Opioid receptor agonists activate pertussis toxin-sensitive G proteins and inhibit adenylyl cyclase in canine cardiac sarcolemma.

Abstract

Although both opioid receptors and endogenous opioids are abundant in cardiac tissues, the signal transduction pathways of opioids in cardiac sarcolemmal membranes have yet to be identified. In highly purified canine cardiac sarcolemmal membranes, binding of the opioid receptor antagonist [3H]diprenorphine and effects of mu, delta and kappa agonists on low Km GTPase and adenylyl cyclase were measured.
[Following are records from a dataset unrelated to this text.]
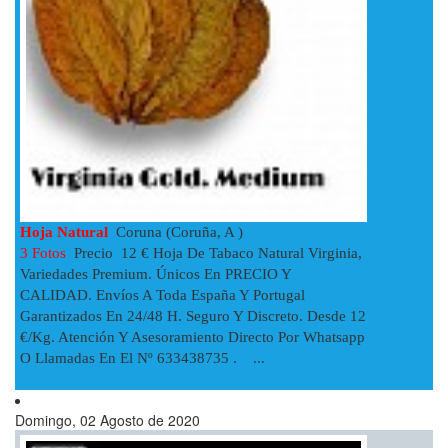
Hoja Natural
Coruna (Coruña, A )
3 Fotos
Precio 12 € Hoja De Tabaco Natural Virginia,
Variedades Premium. Únicos En PRECIO Y
CALIDAD. Envíos A Toda España Y Portugal
Garantizados En 24/48 H. Seguro Y Discreto. Desde 12
€/Kg. Atención Y Asesoramiento Directo Por Whatsapp
O Llamadas En El Nº 633438735 . ...
Domingo, 02 Agosto de 2020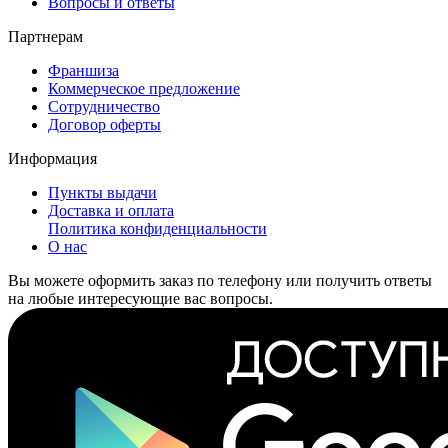
Вопросы и ответы
Партнерам
Франшиза
Коммерческое предложение
Сотрудничество
Договор оферты
Информация
Пункты выдачи
Доставка и оплата
Политика конфиденциальности
О нас
Вы можете оформить заказ по телефону или получить ответы
на любые интересующие вас вопросы.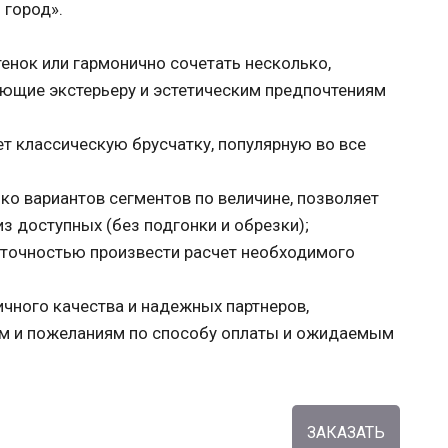
 город».
енок или гармонично сочетать несколько,
ующие экстерьеру и эстетическим предпочтениям
ет классическую брусчатку, популярную во все
ко вариантов сегментов по величине, позволяет
з доступных (без подгонки и обрезки);
 точностью произвести расчет необходимого
ичного качества и надежных партнеров,
ям и пожеланиям по способу оплаты и ожидаемым
ЗАКАЗАТЬ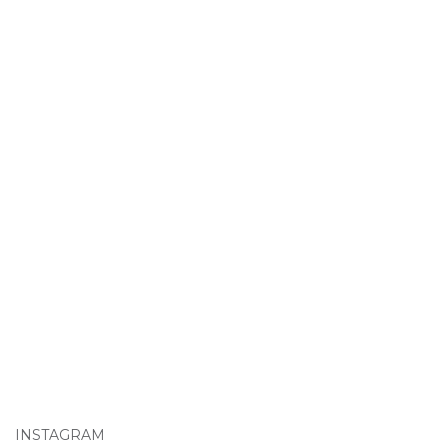
INSTAGRAM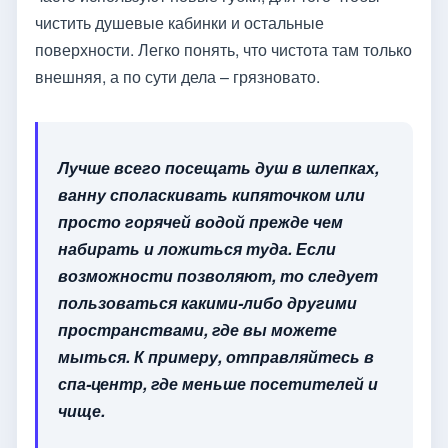
чистить душевые кабинки и остальные
поверхности. Легко понять, что чистота там только
внешняя, а по сути дела – грязновато.
Лучше всего посещать душ в шлепках,
ванну споласкивать кипяточком или
просто горячей водой прежде чем
набирать и ложиться туда. Если
возможности позволяют, то следует
пользоваться какими-либо другими
пространствами, где вы можете
мыться. К примеру, отправляйтесь в
спа-центр, где меньше посетителей и
чище.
Equilibrium binding of [3H]diprenorphine revealed a maximal binding capacity of 7.2 pmol/mg protein and a Kd of 1.3 nmol/l. In the presence of GTP, (D-Pen2,5, p-Cl-Phe4) enkephalin and (D-Arg6) dynorphin A 1-13 fragment both inhibited adenylyl cyclase by 20-25% (from 206 +/- 30 to 164 +/- 28 pmol.min-1.mg protein-1, EC50 6 mumol/L, and from 254 +/- 109 to 204 +/- 90 pmol.min-1.mg protein-1, EC50 8 mumol/L, respectively; P < 0.001). Both substances stimulated low Km GTPase by 20% and 13%, respectively (from 12.7 +/- 3.0 to 15.2 +/- 3.7 pmol.min-1.mg protein-1, EC50 12 mumol/L, P < 0.01, and from 9.1 +/- 2.8 to 10.4 +/- 3.2 pmol.min-1.mg protein-1, EC50 6 mumol/L, P < 0.05, respectively). These effects were blocked by the opioid receptor antagonist naltrexone and by pretreatment of sarcolemmal membranes with pertussis toxin. The mu opioid receptor agonists (D-Ala2, Me Phe4, Gly-[ol]5)enkephalin and morphiceptin had no effect on either adenylyl cyclase or low Km GTPase activities. These data suggest that in cardiac sarcolemma, opioid receptors are coupled to pertussis toxin sensitive G proteins and mediate inhibition of adenylyl cyclase activity.